Aangezien stormen worden geassocieerd met ernstige sociale effecten zoals extreme winden, temperaturen en neerslag, moet de belangrijke vraag die we beantwoorden is of toekomstige stormen sterker of zwakker zullen zijn.
Ontvang samengesteld samenvattingen van alle belangrijke artikelen en papieren van Carbon Brief per e -mail. Lees hier meer over onze nieuwsbrief.
Ontvang samengesteld samenvattingen van alle belangrijke artikelen en papieren van Carbon Brief per e -mail. Lees hier meer over onze nieuwsbrief.
Een belangrijk hulpmiddel bij het voorbereiden van samenlevingen om het hoofd te bieden aan de effecten van klimaatverandering is het verstrekken van voorspellingen op basis van klimaatmodellen. Een nieuwe studie suggereert dat de gemiddelde stormen op het zuidelijk halfrond intenser zullen worden tegen het einde van de eeuw.

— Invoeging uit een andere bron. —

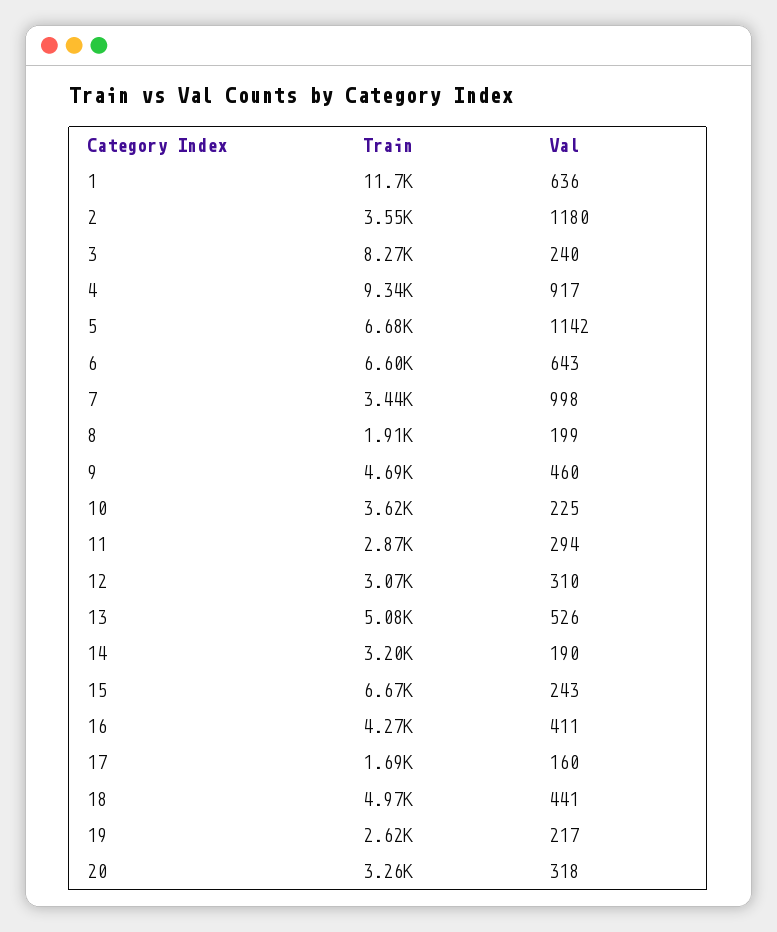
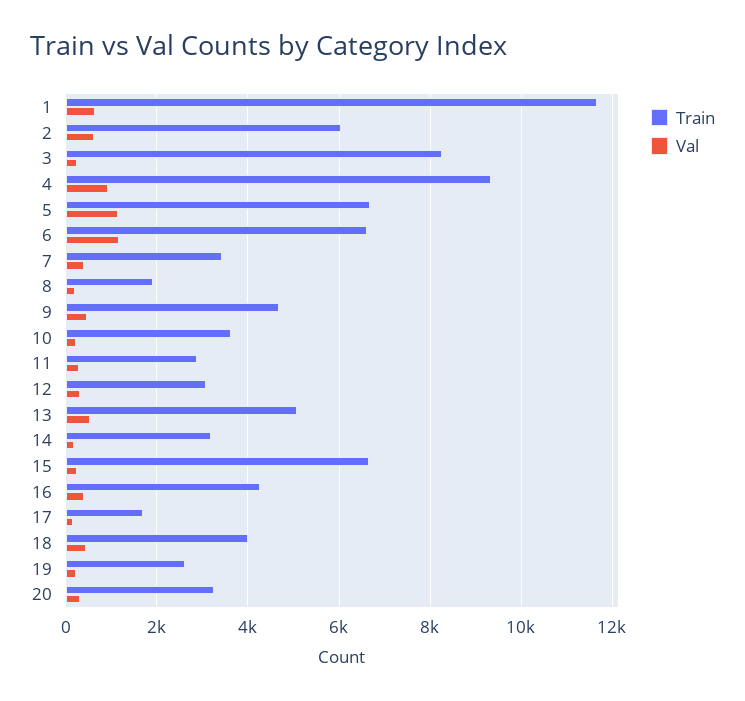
Train, 2: 3550 -> 6000
Val, 2: 1180 -> 600
Val, 6: 643 -> 1200
Val, 7: 998 -> 400
Train, 18: 4970 -> 4000

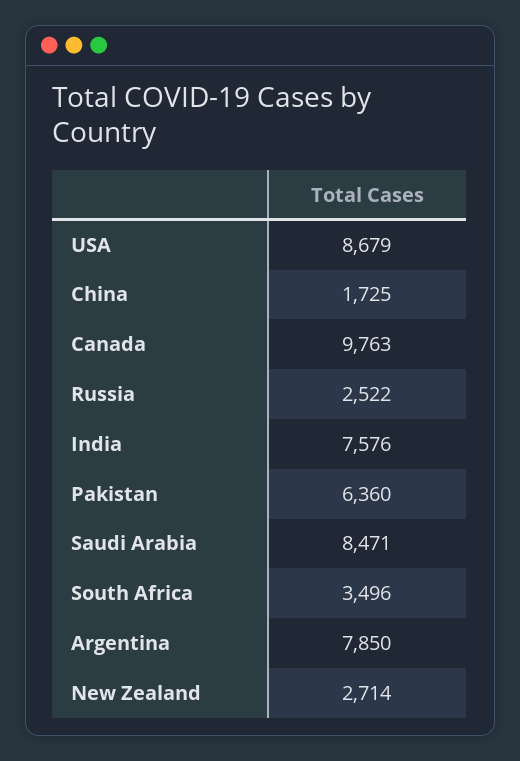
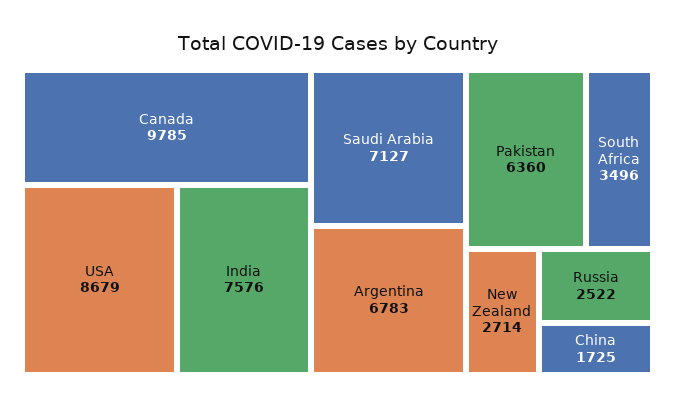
Canada: 9763 -> 9785
Saudi Arabia: 8471 -> 7127
Argentina: 7850 -> 6783

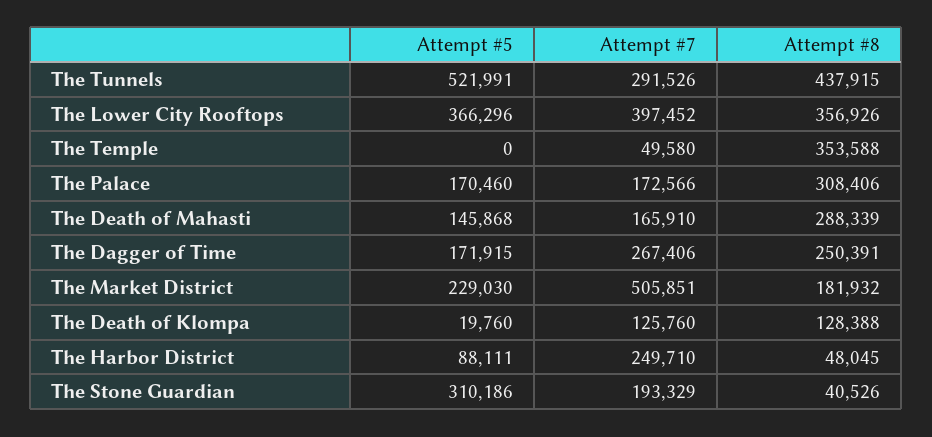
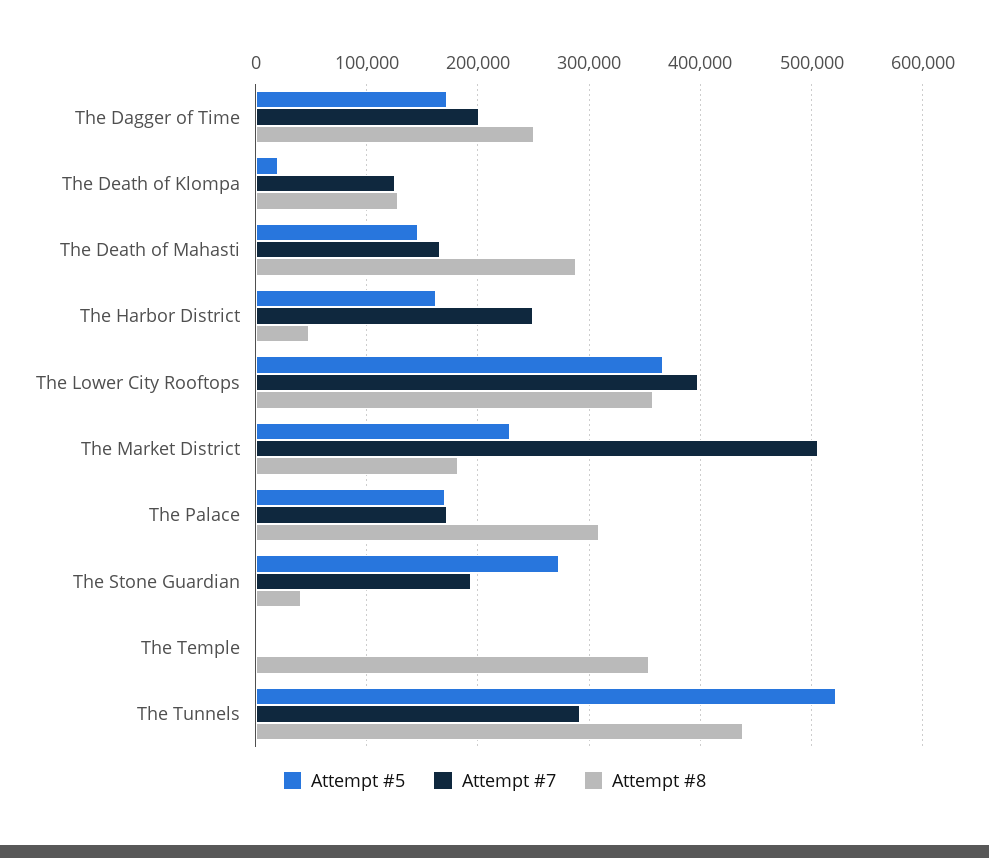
Attempt #7, The Temple: 49580 -> 0
Attempt #7, The Dagger of Time: 267406 -> 200000
Attempt #5, The Harbor District: 88111 -> 160000
Attempt #5, The Stone Guardian: 310186 -> 270000

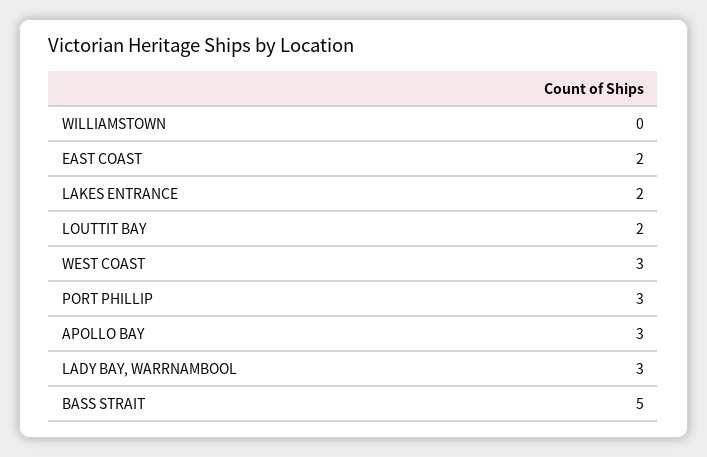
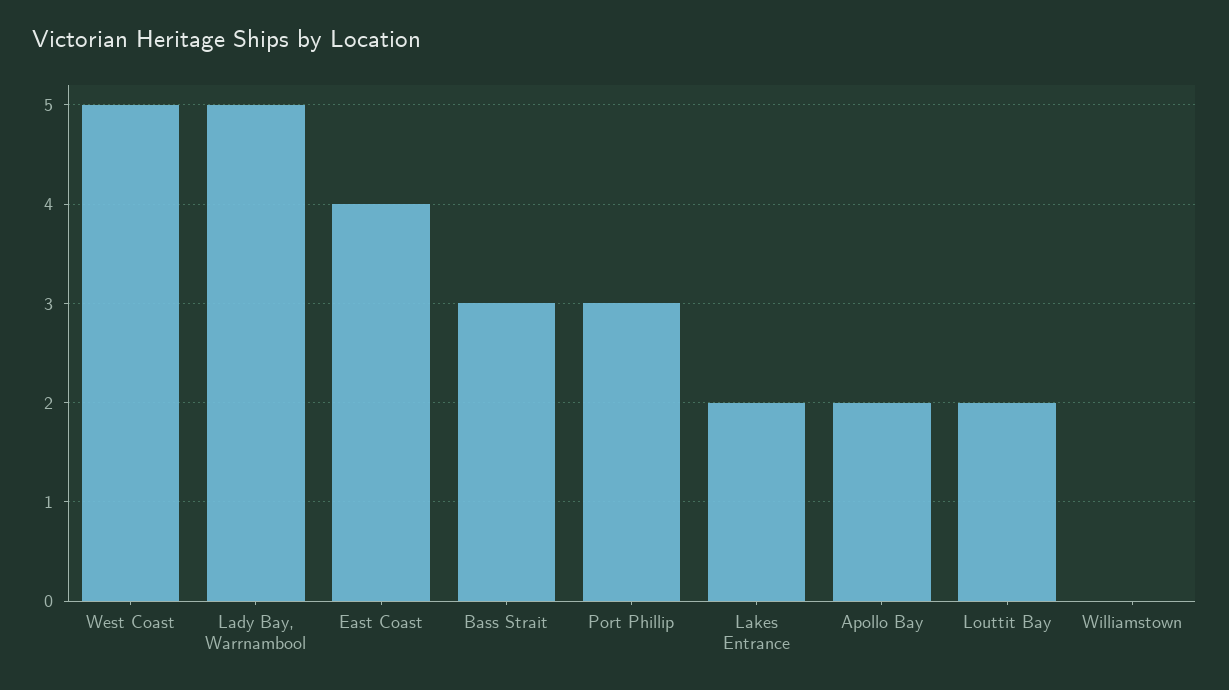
EAST COAST: 2 -> 4
WEST COAST: 3 -> 5
APOLLO BAY: 3 -> 2
LADY BAY, WARRNAMBOOL: 3 -> 5
BASS STRAIT: 5 -> 3

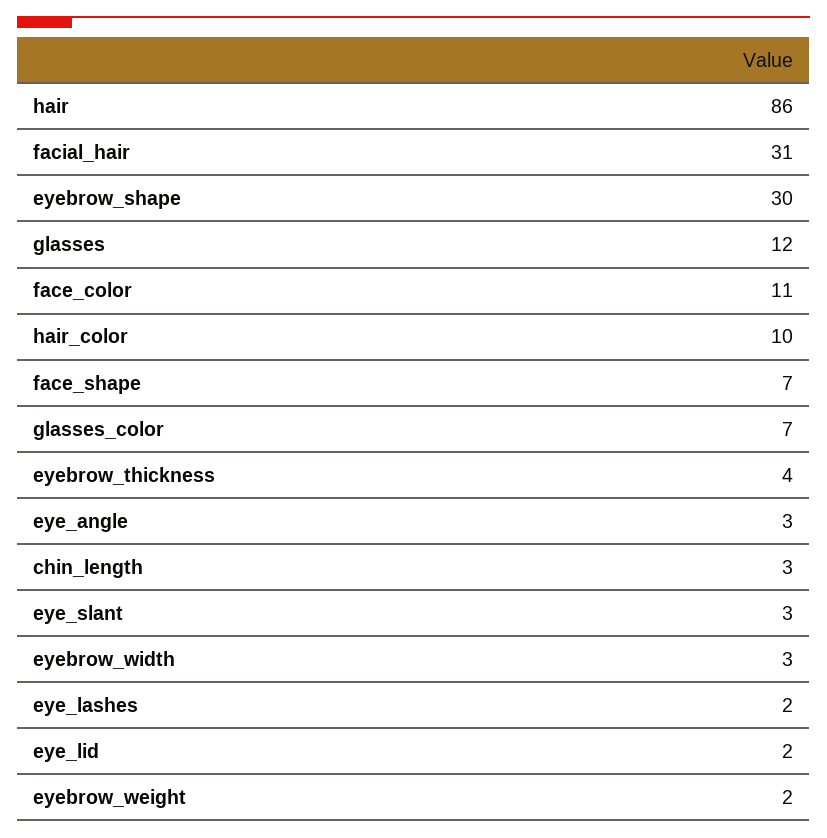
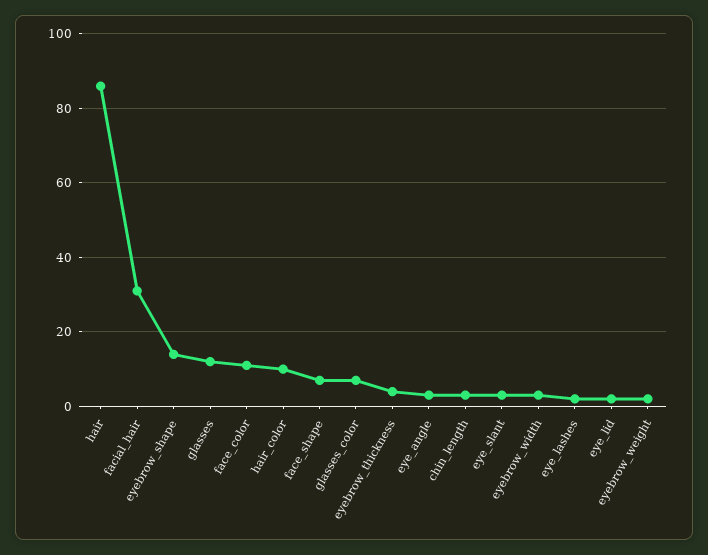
eyebrow_shape: 30 -> 15

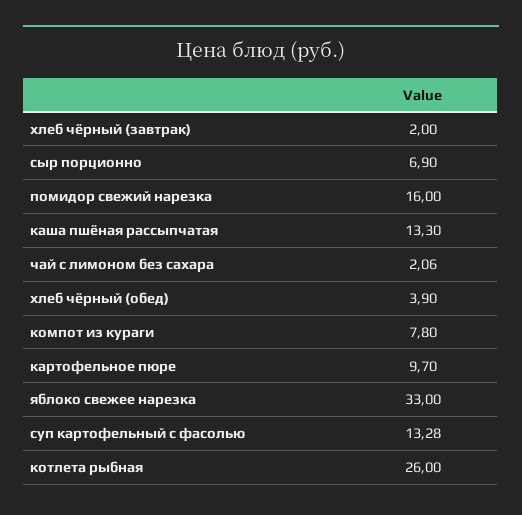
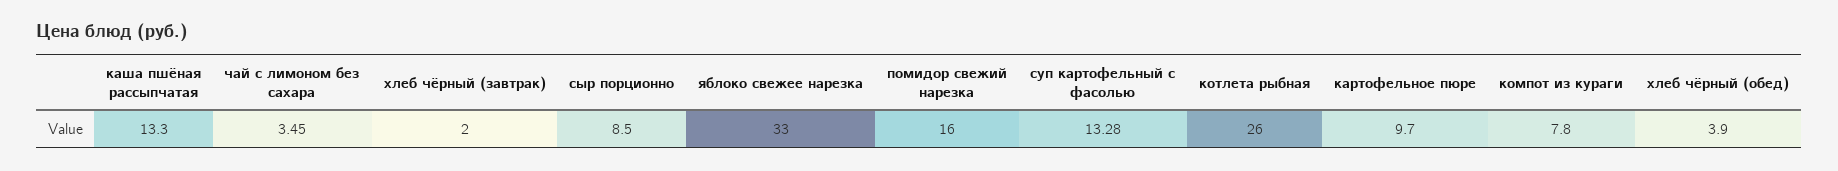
сыр порционно: 6.9 -> 8.5
чай с лимоном без сахара: 2.06 -> 3.45

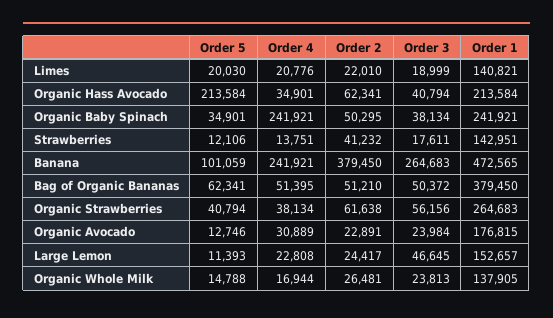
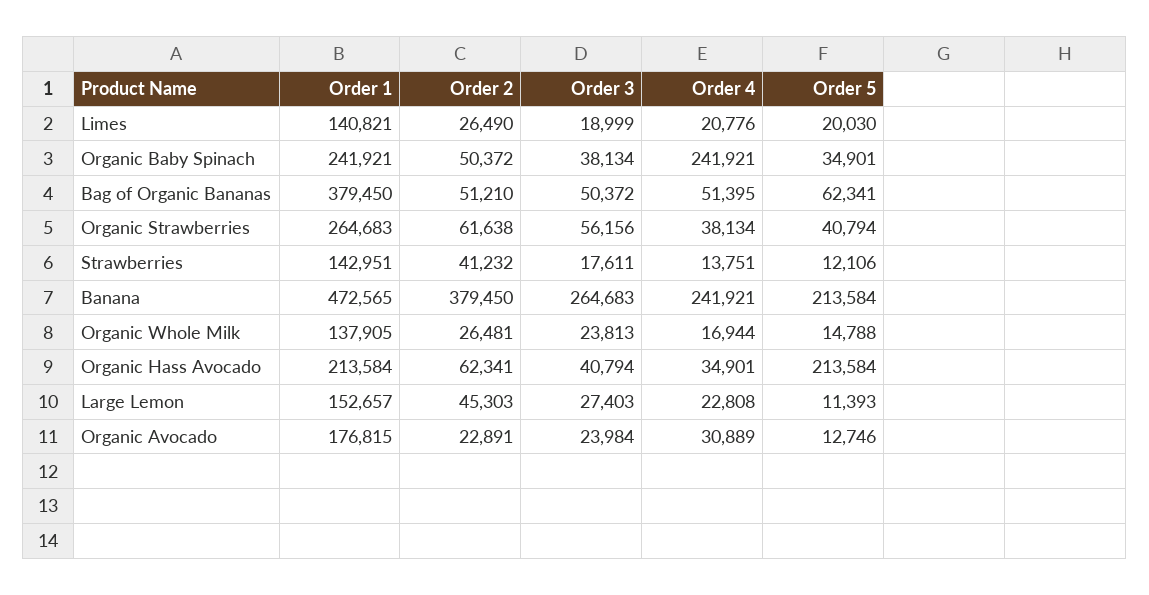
Order 2, Limes: 22010 -> 26490
Order 2, Organic Baby Spinach: 50295 -> 50372
Order 5, Banana: 101059 -> 213584
Order 2, Large Lemon: 24417 -> 45303
Order 3, Large Lemon: 46645 -> 27403

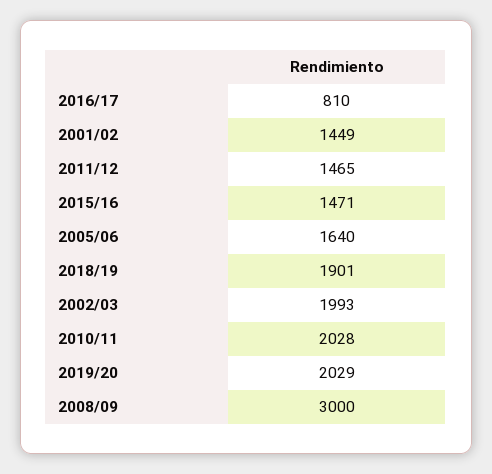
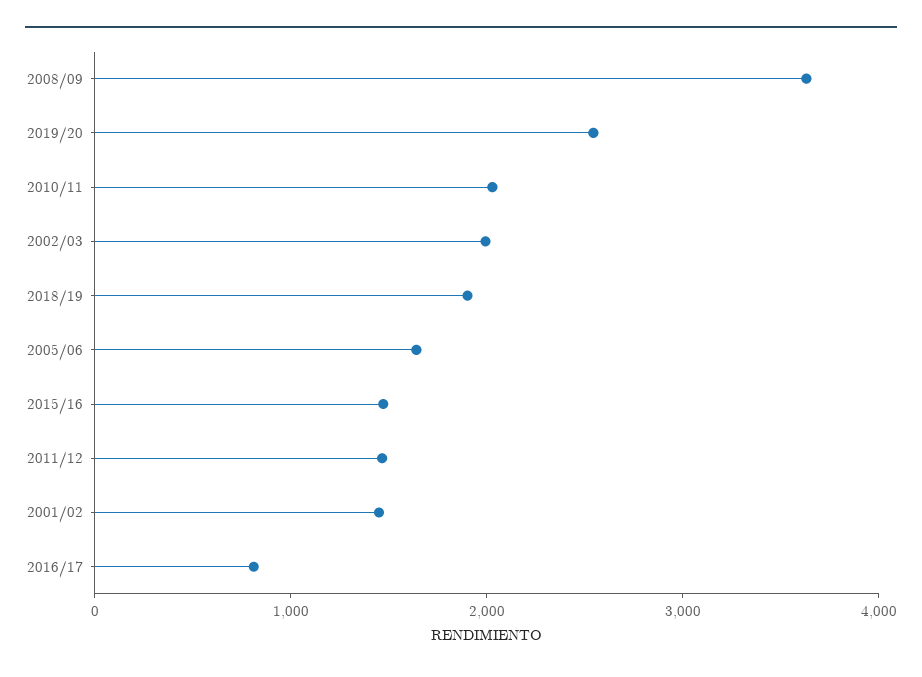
2019/20: 2029 -> 2600
2008/09: 3000 -> 3600

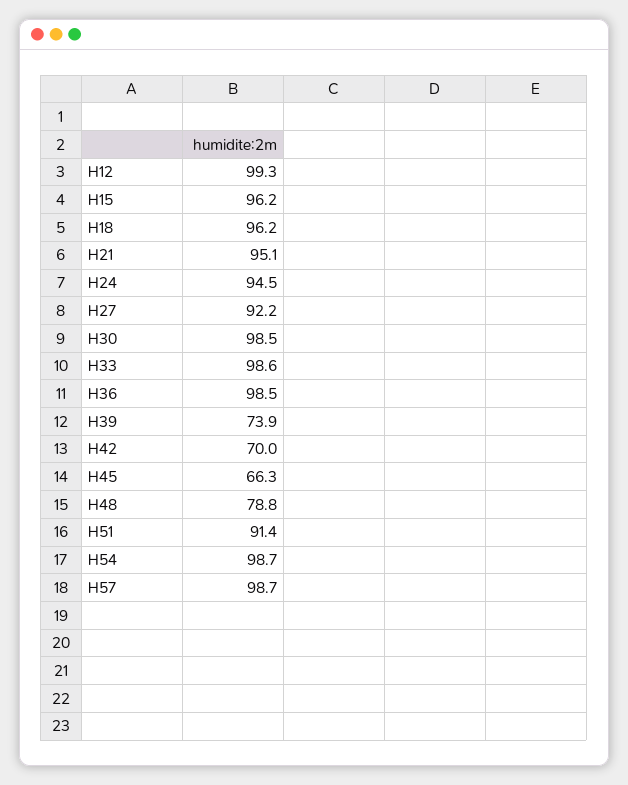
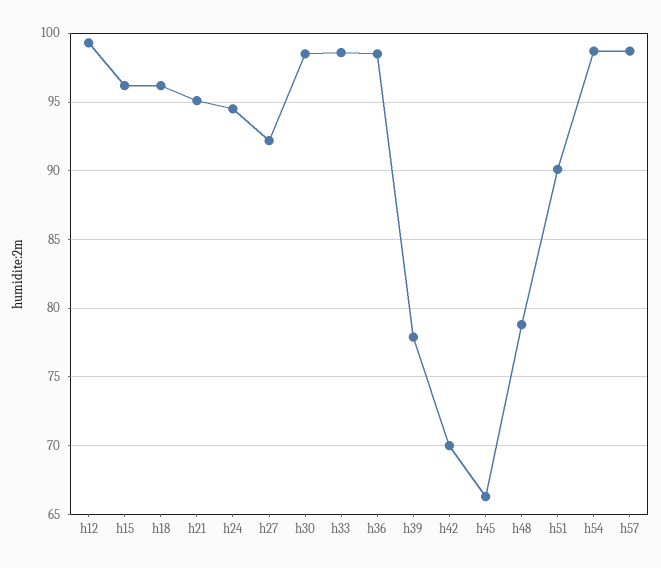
H39: 73.9 -> 78
H51: 91.4 -> 90

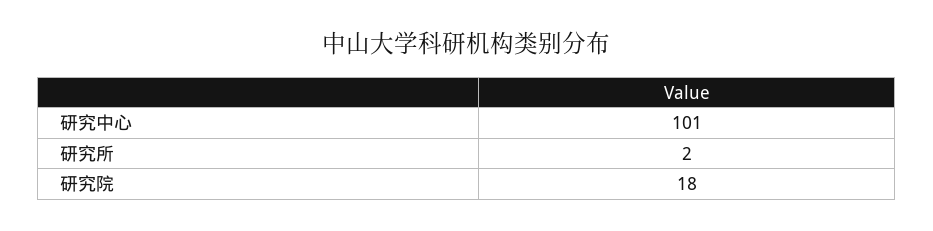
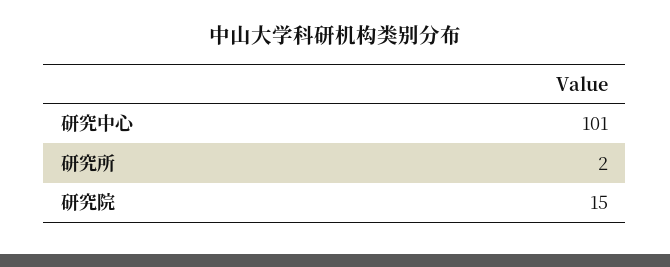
研究院: 18 -> 15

Integendeel, veranderingen in de gemiddelde jaarlijkse intensiteit van stormen op het noordelijk halfrond worden voorspeld dat ze matig zijn. Dit is deels te wijten aan concurrerende seizoensgebonden effecten tussen opwarming in de tropen, waardoor stormen sterker worden en snel opwarming in het Noordpoolgebied, waardoor ze zwakker worden.
Het klimaat hier en nu verandert echter. Wanneer we de afgelopen decennia naar veranderingen kijken, zien we dat gemiddelde stormen in de loop van het jaar in intenser zijn geworden op het zuidelijk halfrond, terwijl veranderingen op het noordelijk halfrond in dezelfde periode te verwaarlozen zijn, consistent met klimaatmodelvoorspellingen.
Hoewel de modellen het signaal onderschatten, geven ze aan veranderingen die zich voor dezelfde fysieke redenen voordoen. Dat wil zeggen, veranderingen in de oceaan verhogen stormen omdat warmer water naar de evenaar beweegt en kouder water rond Antarctica naar het oppervlak wordt gebracht om het te vervangen, wat resulteert in een sterker contrast tussen de evenaar en de polen.
Op het noordelijk halfrond worden oceaanveranderingen gecompenseerd door het verlies van zeeijs en sneeuw, waardoor het Noordpoolgebied meer zonlicht absorbeert en het contrast tussen de evenaar en de polen verzwakt.
De inzet om het juiste antwoord te krijgen zijn hoog. Het zal belangrijk zijn voor toekomstig werk om te bepalen waarom de modellen het waargenomen signaal onderschatten, maar het zal even belangrijk zijn om het juiste antwoord te krijgen om de juiste fysieke redenen.
Xiao, T. et al. (2022) Stormen op het zuidelijk halfrond als gevolg van Landforms and Ocean Circulation, Proceedings of the National Academy of Sciences of the United States of America, doi: 10.1073/PNAS.2123512119
Ontvang samengesteld samenvattingen van alle belangrijke artikelen en papieren van Carbon Brief per e -mail. Lees hier meer over onze nieuwsbrief.
Ontvang samengesteld samenvattingen van alle belangrijke artikelen en papieren van Carbon Brief per e -mail. Lees hier meer over onze nieuwsbrief.
Gepubliceerd onder CC -licentie. U kunt het niet-aangepaste materiaal volledig reproduceren voor niet-commercieel gebruik met een link naar de koolstofbrief en een link naar het artikel. Neem contact met ons op voor commercieel gebruik.